For the past six years, Gottman has studied a particular group of couples who've been married 20 to 40 years, hoping to find their secrets of marital survival.

"They're masters at taking care of each other's feelings," he says, "even with conflict issues they don't resolve throughout the entire marriage. They keep coming at them, but always from a different angle. They don't give up. It's magical when you see them doing it. They have a way of suggesting to the other, `This is not you; there's nothing wrong with you. We've been through this before and we'll get through it together.' "

Such artful peacemaking can work even for that most notorious of marriage destabilizers, the affair, Gottman says.

Research is divided on the consequences of extramarital affairs. Studies show two-thirds of couples survive and many say they're closer for it. But Gottman also has likened infidelity to the shattering of a fine crystal vase - you may be able to glue the marriage back together, but it will never ring quite the same.

Happily ever after

Despite the gloomy outlook of some of the studies, there are happy marriages, say Wallerstein and Gottman, and ways to help everyone's marriage be more successful.

In the absence of the extended families, the small-town living and the close-knit church groups of yesterday, couples must find their glue within, Wallerstein says. They must accept that their marriage will change with time - it won't be the same when they're in their 20s as when they're in the empty-nest or retirement stages.

Gottman says stable couples - even those who seem to bicker a lot - actively regulate their relationship, balancing out every negative interaction with five positive ones. A flip comment, for instance, a faint smile or a light touch can cool down even a hot argument.

Keeping marriage on track

Wallerstein suggests nine psychological "tasks" that, met head-on, will help keep a marriage on track. The couple must detach emotionally from the families of childhood; build intimacy; expand the family circle if children are born; confront inevitable challenges and adversities; create a safe place within the marriage for dissent; establish an imaginative and pleasurable sex life; share laughter; encourage each other; and maintain a double image of the relationship that combines the fantasies of courtship with a realistic view of the future.

Other experts advocate greater equality between partners. Pepper Schwartz, a UW sociologist, describes a trend toward "peer marriages" in which each partner has equal status and responsibility for emotional, economic and household duties.

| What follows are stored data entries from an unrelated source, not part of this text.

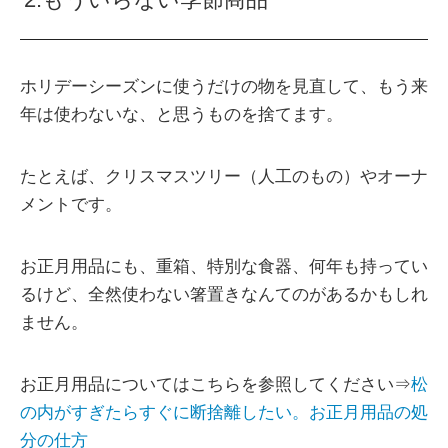
ホリデーシーズンに使うだけの物を見直して、もう来
年は使わないな、と思うものを捨てます。
たとえば、クリスマスツリー（人工のもの）やオーナ
メントです。
お正月用品にも、重箱、特別な食器、何年も持ってい
るけど、全然使わない箸置きなんてのがあるかもしれ
ません。
お正月用品についてはこちらを参照してください⇒
松
の内がすぎたらすぐに断捨離したい。お正月用品の処
分の仕方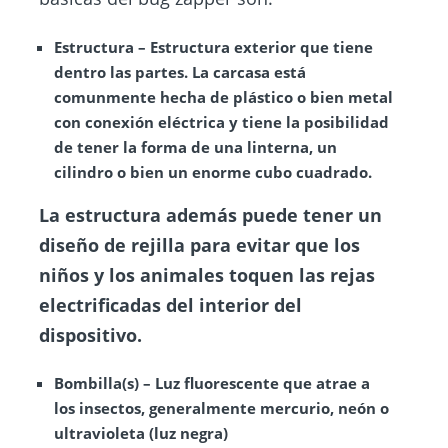
Estructura
– Estructura exterior que tiene
dentro las partes. La carcasa está
comunmente hecha de plástico o bien metal
con conexión eléctrica y tiene la posibilidad
de tener la forma de una linterna, un
cilindro o bien un enorme cubo cuadrado.
La estructura además puede tener un
diseño de rejilla para evitar que los
niños y los animales toquen las rejas
electrificadas del interior del
dispositivo.
Bombilla(s)
– Luz fluorescente que atrae a
los insectos, generalmente mercurio, neón o
ultravioleta (luz negra)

Couples in such marriages usually have a friendship that is the most satisfying part of their lives; understand each other better because they're both responsible for housework, children and money; and have a greater sense of commitment because they find each other irreplaceable.

But traditionalists say it's the children couples most need to focus on if they're going to breathe new life into marriage. The goal of the Council on Families in America, which issued a report last year decrying the state of marriage, is to "increase the number of children who grow up with their own two married parents."

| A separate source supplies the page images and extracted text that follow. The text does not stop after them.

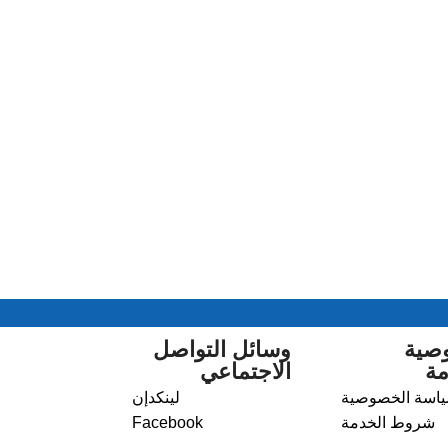
صية
وسائل التواصل
مة
الاجتماعي
اسة الخصوصية
لينكدإن
شروط الخدمة
Facebook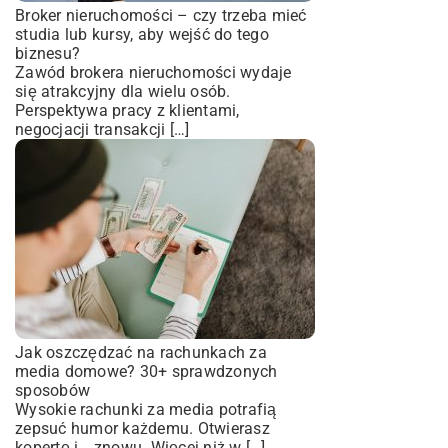
Broker nieruchomości – czy trzeba mieć
studia lub kursy, aby wejść do tego
biznesu?
Zawód brokera nieruchomości wydaje
się atrakcyjny dla wielu osób.
Perspektywa pracy z klientami,
negocjacji transakcji […]
Jak oszczędzać na rachunkach za
media domowe? 30+ sprawdzonych
sposobów
Wysokie rachunki za media potrafią
zepsuć humor każdemu. Otwierasz
kopertę i… znowu. Więcej niż w […]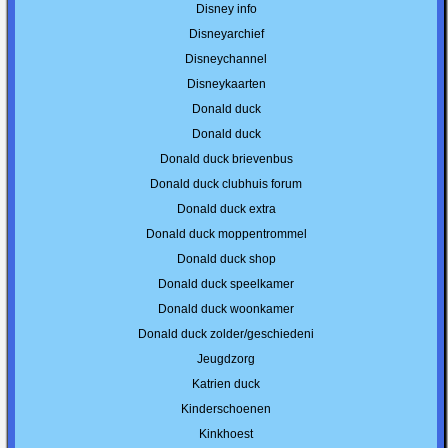
Disney info
Disneyarchief
Disneychannel
Disneykaarten
Donald duck
Donald duck
Donald duck brievenbus
Donald duck clubhuis forum
Donald duck extra
Donald duck moppentrommel
Donald duck shop
Donald duck speelkamer
Donald duck woonkamer
Donald duck zolder/geschiedeni
Jeugdzorg
Katrien duck
Kinderschoenen
Kinkhoest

The council would: discourage living together, bring back shame to out-of-wedlock childbearing, create more jobs for young men, encourage family life by cleaning up unsafe neighborhoods, and reconsider no-fault divorce.

The effort to pull marriages from the brink is all to the good, Furstenberg says. But it needs to be more far-reaching than simply calling for a return to family values or tightening divorce laws.

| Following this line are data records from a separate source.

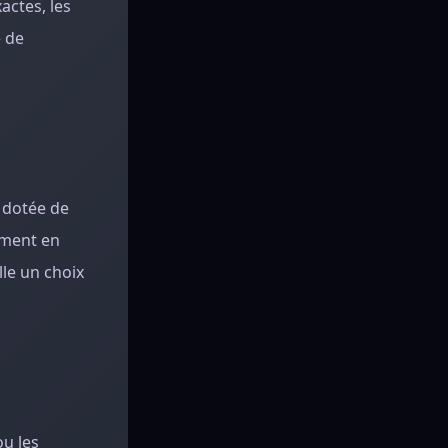
actes, les
é de
 dotée de
ement en
lle un choix
ou les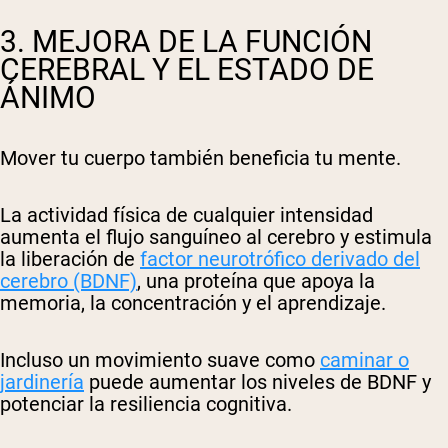
3. MEJORA DE LA FUNCIÓN
CEREBRAL Y EL ESTADO DE
ÁNIMO
Mover tu cuerpo también beneficia tu mente.
La actividad física de cualquier intensidad
aumenta el flujo sanguíneo al cerebro y estimula
la liberación de
factor neurotrófico derivado del
cerebro (BDNF)
, una proteína que apoya la
memoria, la concentración y el aprendizaje.
Incluso un movimiento suave como
caminar o
jardinería
puede aumentar los niveles de BDNF y
potenciar la resiliencia cognitiva.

He and others contend society also must provide more resources to bolster marriages - including parental relief in the form of better child care, family leaves and flexible work schedules. That would reduce some of the modern-day pressures that prove too heavy a burden for many marriages.

Whatever their differences, many scholars and observers come together on one point:

Marriage is just as important as it ever was. It's still the best way we've come up with to satisfy two very basic needs - someone to love and someone to help raise the kids.